Villagers often said I had ants in my anus but that no more bothered me than their saying hello. They were simple people, uneducated and without ambition, and I was proud to be different learning to read and write, eating with knives and forks, and bathing twice daily. White men paid me to cook in their houses, and I saved wages to invest in cattle. Back home, I demanded my hut be immaculate. If one of my girlfriends failed to thoroughly clean or broke something, I beat her. She had to understand. I was Onyango Obama, a serious and temperate man.
I waited long to get married then was patient with my wife Helima despite her barrenness. She knew the problem could not have been mine. I was a strong man dancing as I looked for another woman in a hall in Nairobi and not worried about bumping into people or stepping on toes. A loudmouth shouldn’t have said I was already an old man with a wife and cattle but no children and must therefore have a problem between my legs.
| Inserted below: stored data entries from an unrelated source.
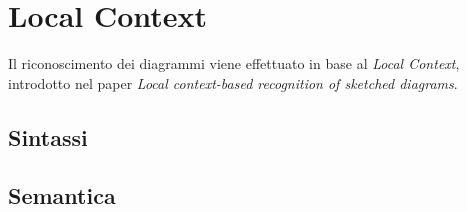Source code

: \chapter{Local Context}\label{ch:chapter3}
    Il riconoscimento dei diagrammi viene effettuato in base al \textit{Local Context}, introdotto nel paper \textit{Local context-based recognition of sketched diagrams}\cite{localcontext_recognition}.
    \section{Sintassi}
    \section{Semantica}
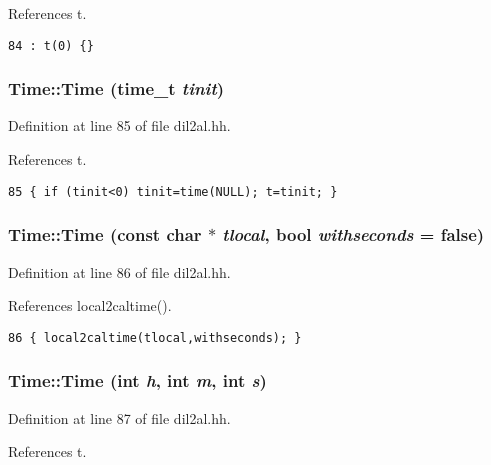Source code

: References t.



\footnotesize\begin{verbatim}84 : t(0) {}
\end{verbatim}\normalsize 
{}
\subsubsection{\setlength{\rightskip}{0pt plus 5cm}Time::Time (time\_\-t {\em tinit})\hspace{0.3cm}{\tt  [inline]}}\label{classTime_a1}




Definition at line 85 of file dil2al.hh.

References t.



\footnotesize\begin{verbatim}85 { if (tinit<0) tinit=time(NULL); t=tinit; }
\end{verbatim}\normalsize 
{}
\subsubsection{\setlength{\rightskip}{0pt plus 5cm}Time::Time (const char $\ast$ {\em tlocal}, bool {\em withseconds} = {\bf false})\hspace{0.3cm}{\tt  [inline]}}\label{classTime_a2}




Definition at line 86 of file dil2al.hh.

References local2caltime().



\footnotesize\begin{verbatim}86 { local2caltime(tlocal,withseconds); }
\end{verbatim}\normalsize 
{}
\subsubsection{\setlength{\rightskip}{0pt plus 5cm}Time::Time (int {\em h}, int {\em m}, int {\em s})\hspace{0.3cm}{\tt  [inline]}}\label{classTime_a3}




Definition at line 87 of file dil2al.hh.

References t.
I hit him with my right fist then another right and left and kicked him in the groin and jumped on his fallen flesh and pummeled till I was pulled off.
I would’ve gone back to the village anyway. I needed a beautiful young woman and investigated all. The best was Akumu but her father had already committed her to another man and received six cattle. I said send those back and I’ll give you fifteen this minute. He agreed, and the following morning my friends performed the ceremonial capture of Akumu and carried her kicking happily to my hut where Helima ran off to stay with neighbors while I made Akumu my wife and soon had a daughter, Sarah, and a son, Barack, and took a fresh sixteen-year old, also named Sarah, as my third wife and kept her in Nairobi where I worked for a white man who tried to strike me with a cane I blocked and snatched away to cane his hateful hide.
That is an example why Christianity, which I had tried, repulsed me. Christ was weak and so was his doctrine of forgiveness. I doubted white men really believed in all that. Like ants white men worked together and built their businesses and nations, unlike foolish black men who will always lose. Thankfully, I by nature possessed iron discipline and a clenched fist. My newest wife understood she needed beatings to keep her in line. All women should have deferred, but Akumu often complained and twice deserted her children and me and each time I marched to her father’s village to demand her return which he granted.
When World War II began I ordered my wives to behave while I served in British regiments as a cook. Among other places I traveled to Arabia, Ceylon, and Burma where I obtained a fourth wife delighted to belong to a strong man of fifty. She stayed there and I returned to Kenya and found Helima unwilling to move to a village with land favorable to crops I’d learned to grow. That didn’t bother me long. She was old as I was. Akumu and Sarah came with me and watched my bananas and mangoes cover the horizon and bring money along with cattle I sold to build each of them a hut and one for myself.
Sarah bore two children and behaved while Akumu repeatedly disrespected me and had to be thrashed but still failed to complete chores, forcing me to be sterner still. When my daughter Sarah was twelve and Barack nine, Akumu kidnapped our third child, an infant, and in the night rushed to her family’s village. I didn’t want her back but she had abandoned two children. After two weeks of consideration, I confronted her family and learned they’d already accepted a dowry from a man she’d married and accompanied to Tanganyika. Akumu was in fact so treacherous and irresponsible she told our daughter Sarah to wait a few weeks then take Barack and walk through wilderness to her parents’ village. Two weeks later, I found them starving, thirsty, mauled by insects, and covered with dirt. I broke down, but only briefly, then fed and cleaned them up and took them back to my wife Sarah with news they were now hers.
Daughter Sarah was bright and would probably marry well and did not need the money for schooling I gave Barack, whom I had long tutored in reading and mathematics. Sometimes teachers caned my intelligent son for correcting them in class. A few years later he became one of the elite young African students in Kenya, earning admission to a mission secondary school fifty miles away. He received good grades but secretly took girls to his dormitory and stole chickens and crops from neighboring farms and shamed me when he was expelled and for that I caned his back till it bled.